Methods: We analyzed the LOs in the preclinical years of spiraled MD curriculum, using natural language processing (NLP) and the UMLS database to add semantic information, to determine the progression of analytical complexity and spiral curriculum design. The complete set of lecture-level LOs for the 2 years of preclinical teaching comprised 6086 unique LOs with 6612 sentences. To analyze progression over time, the LOs were grouped by teaching module in temporal order of delivery.
Results: Six thousand one hundred eighty-nine action verbs were extracted and assigned numerical scores according to Bloom's taxonomy. Bloom scores per module showed the use of increasingly complex action verbs as the curriculum progresses. Matching the LOs against the UMLS database yielded 6454 unique biomedical concepts. Scoring each concept as novel only on first appearance showed that the proportion of novel concepts decreases over time. Using the UMLS semantic tags, the proportion of disease-related concepts increased as the curriculum progressed.

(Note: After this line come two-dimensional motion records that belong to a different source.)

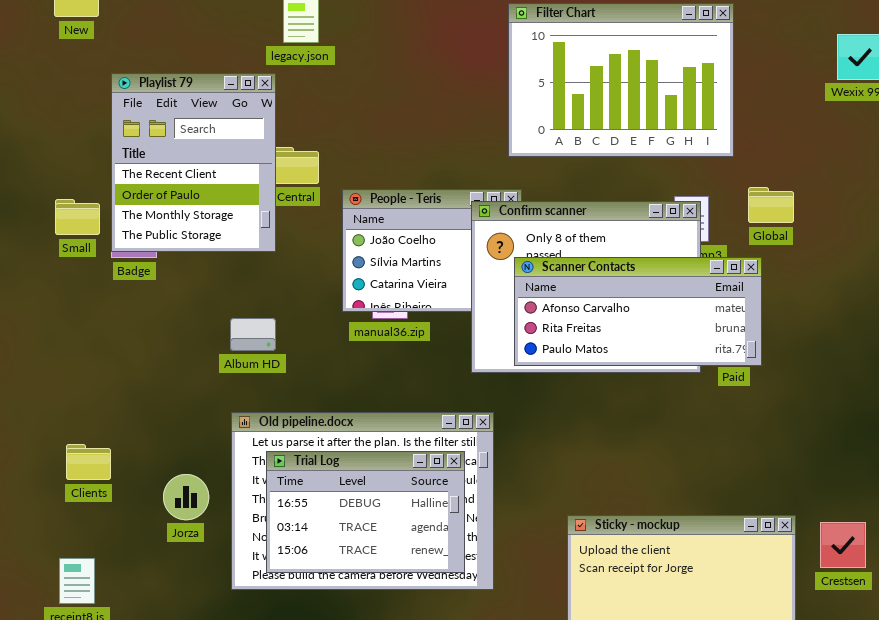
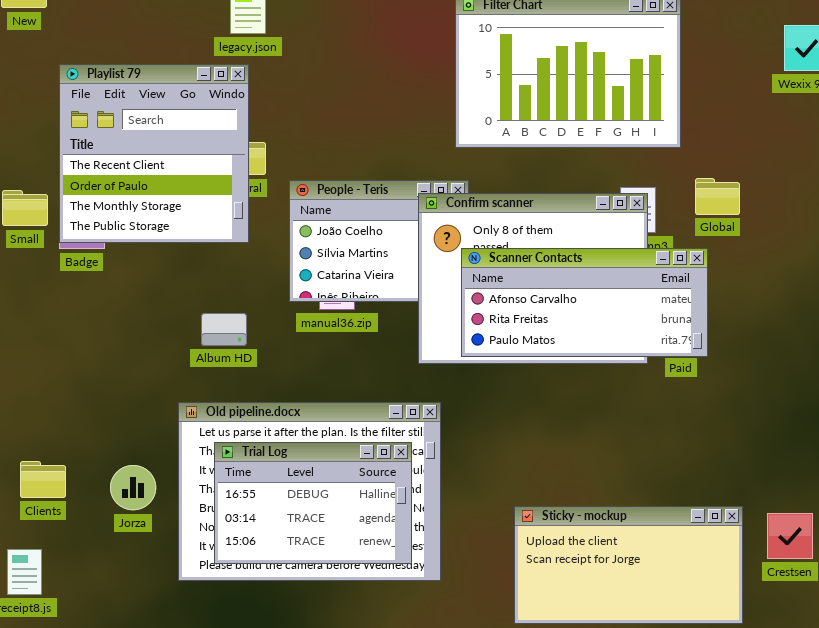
Playlist 79: [111,73,276,252] -> [59,64,249,243], resized
Album HD: [230,318,276,351] -> [201,313,247,346], moved
Clients: [66,444,111,480] -> [20,461,66,498], moved

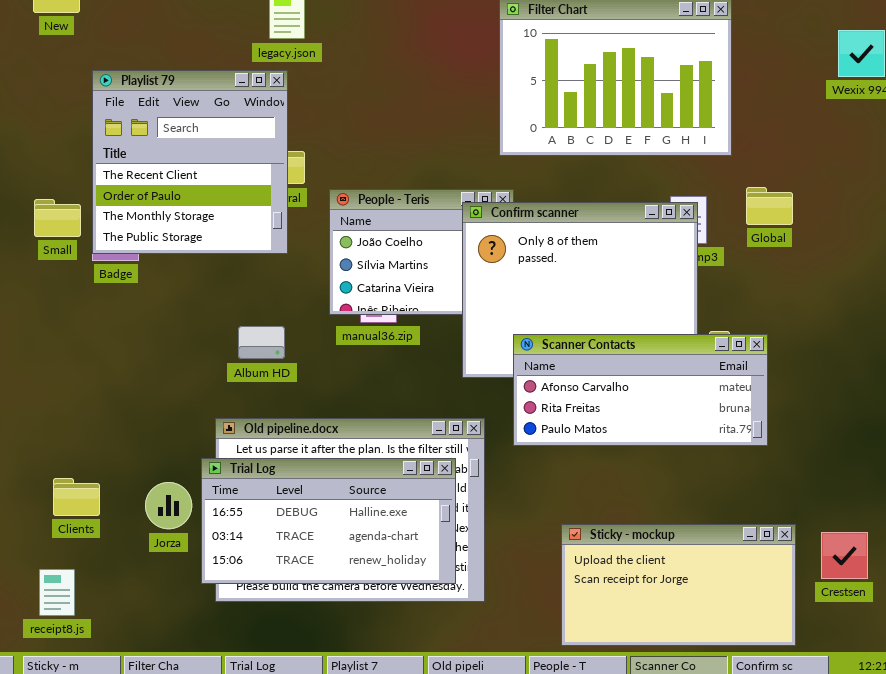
Scanner Contacts: [461,248,708,357] -> [513,334,768,446], moved
Trial Log: [214,442,412,564] -> [201,458,456,584], resized

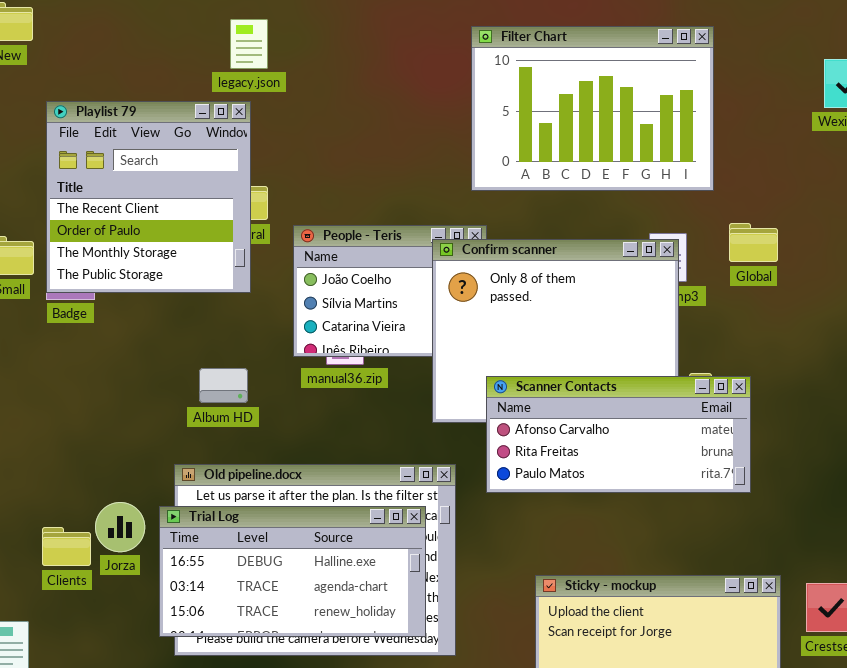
Clients: [53,478,100,516] -> [42,527,91,566], moved
Jorza: [145,482,192,529] -> [95,502,145,552], moved

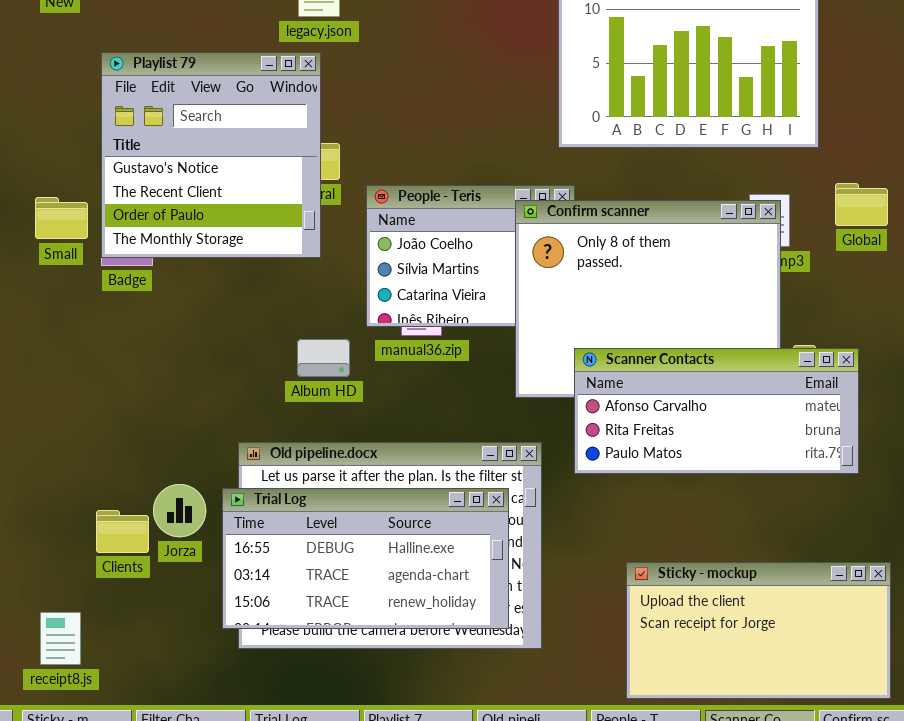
Playlist 79: [46,101,251,293] -> [101,52,321,258], scrolled up 1 row
Album HD: [199,368,248,403] -> [297,339,350,377], moved

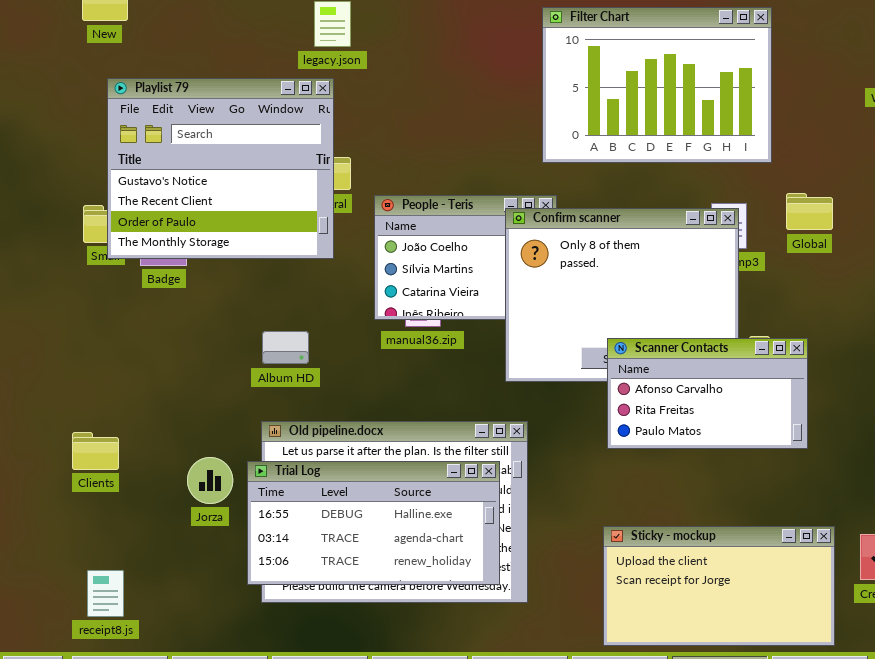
Playlist 79: [101,52,321,258] -> [107,78,334,259], resized
Album HD: [297,339,350,377] -> [262,331,309,364], moved
Scanner Contacts: [574,348,859,474] -> [607,338,808,449], resized
Clients: [96,510,149,553] -> [72,432,119,470], moved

Conclusions: To our knowledge, this is the first systematic NLP analysis of a medical school curriculum, incorporating standardized medical language dictionaries. The results show a clear progression of increasingly complex analytical tasks, and increasing clinical content, in the curriculum over time. Concepts are revisited as indicated by the decreasing proportion of novel concepts, supporting the design goals of a spiral curriculum. Curriculum evaluations can improve objectivity and depth via systematic parsing of large bodies of natural language information, like the lecture-level LO content analyzed here, as well as providing evidence for accreditation.